• **TASK INSTRUCTIONS**:
A: In the sound quality tutorial, rewrite the paragraph beginning "If you have had any sort of trouble" as a short bulleted list that keeps its main facts.
B: Which software does the sound quality tutorial name as a personal favorite for analyzing audio files?
C: From the sound quality tutorial, return the passage between "How good do" and "compressed lossless audio.", inclusive.

• **SELECTED PASSAGE**:
____________

Tutorial

Understanding sound quality in the digital domain, part 1

How good do you really know the quality of the music you are listening to?

If you have had any sort of trouble in your lifetime trying to recognize how good the final product of an audio file sounds, then you are in the right place. This article will be the first of a small series, deficated to explain what are the factors impacting audio quality in the digital domain. The experts among you might find those explanations oversimplified, however our goal is to put in simple term a complex matter like audio quality and digital audio reproduction. Throughout this first article we will touch the topics of sound analysis, spectral analysis, lossy vs uncompressed or compressed lossless audio.

The toolbox

As any analysis activity, we need to have the right tools, and this is no exception as we’ll be using different softwares to analyze our files. There are many softwares which can help you analyzing your audio files, among the others:

However, my personal favourite is MusicScope, a complete and incredibly advanced toolset to analyze every single detail of your files. I just fell in love with it, since it includes all the measurement you’ll ever want to do to your files, and its so advanced that learning how to exploit its capabilities can be really interesting and instructive. And, we’re extremely happy to have it featured in our shop, as you can buy it here on Volumio, contributing to funding our amazing project.

____________

• **DATA SECTION**:
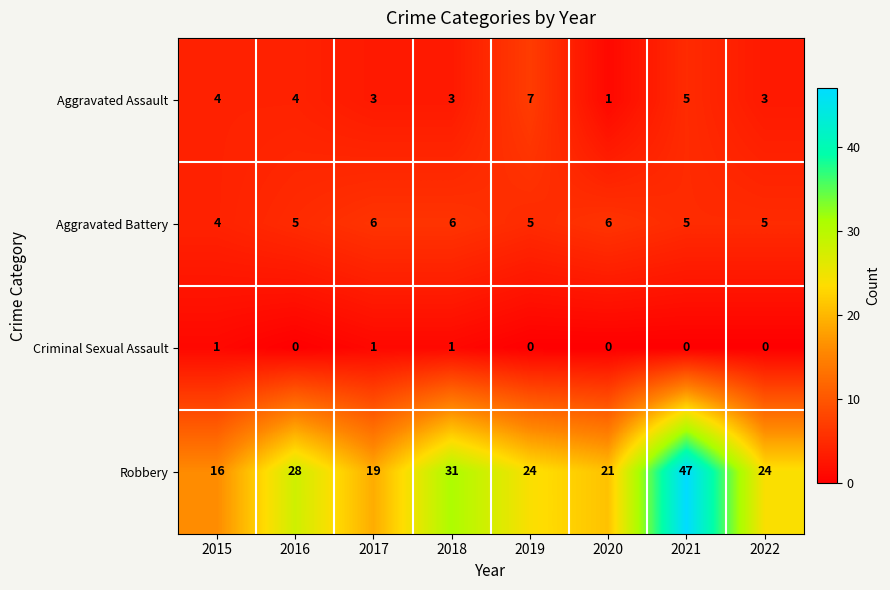

What is the maximum value shown in the chart?

47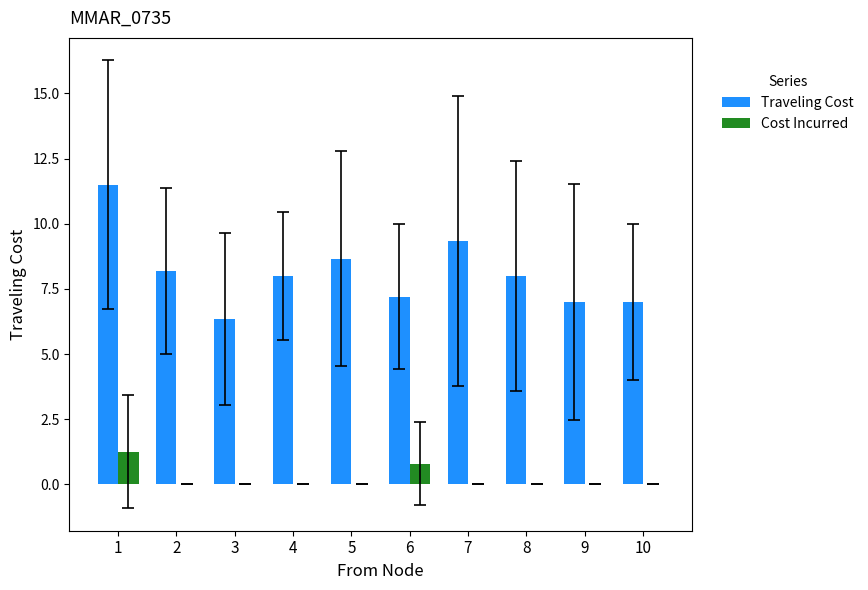

Between 1 and 9, which series saw the biggest shift?

Traveling Cost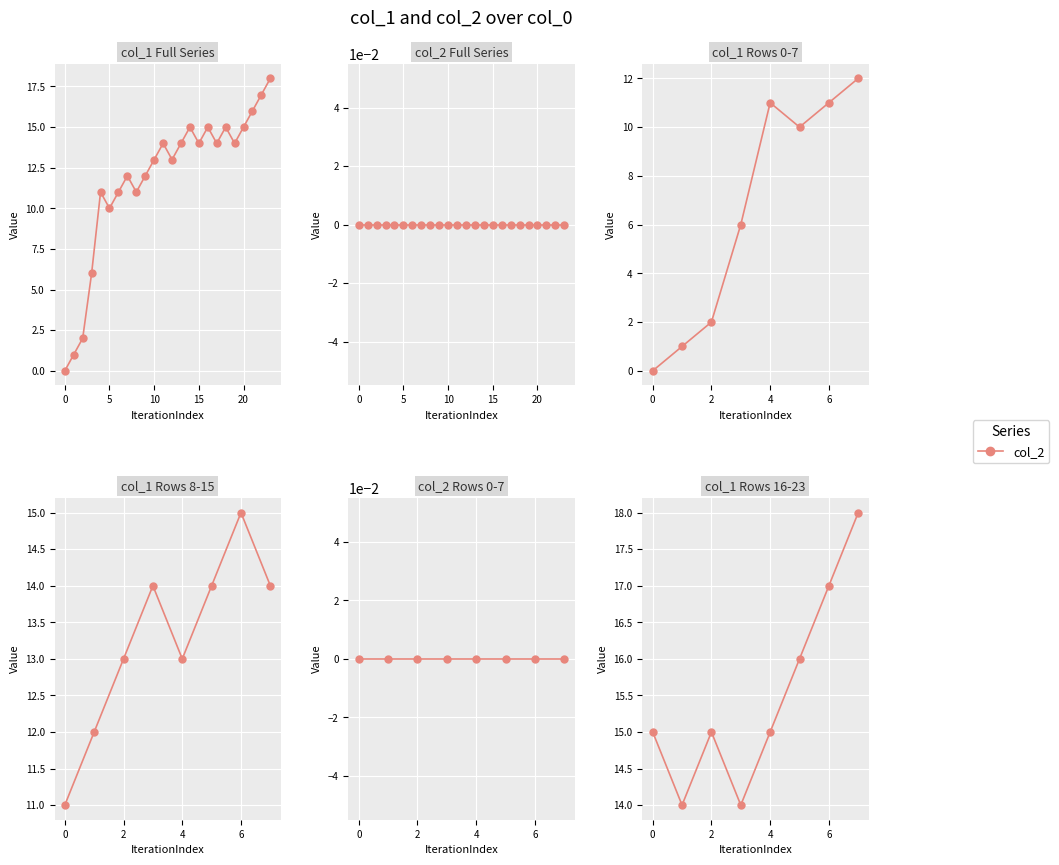

The value of col_1 at 20 is 26. True or false?

False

____________

• **SOLUTIONS TO EACH TASK**:
A:
- It is for anyone who has had trouble judging how good an audio file's final product sounds.
- It is the first article in a small series explaining the factors that affect audio quality in the digital domain.
- Experts may find the explanations oversimplified, but the goal is to put a complex subject in simple terms.
- This first article covers sound analysis, spectral analysis, and lossy vs. uncompressed or compressed lossless audio.

B: MusicScope

C:
How good do you really know the quality of the music you are listening to?

If you have had any sort of trouble in your lifetime trying to recognize how good the final product of an audio file sounds, then you are in the right place. This article will be the first of a small series, deficated to explain what are the factors impacting audio quality in the digital domain. The experts among you might find those explanations oversimplified, however our goal is to put in simple term a complex matter like audio quality and digital audio reproduction. Throughout this first article we will touch the topics of sound analysis, spectral analysis, lossy vs uncompressed or compressed lossless audio.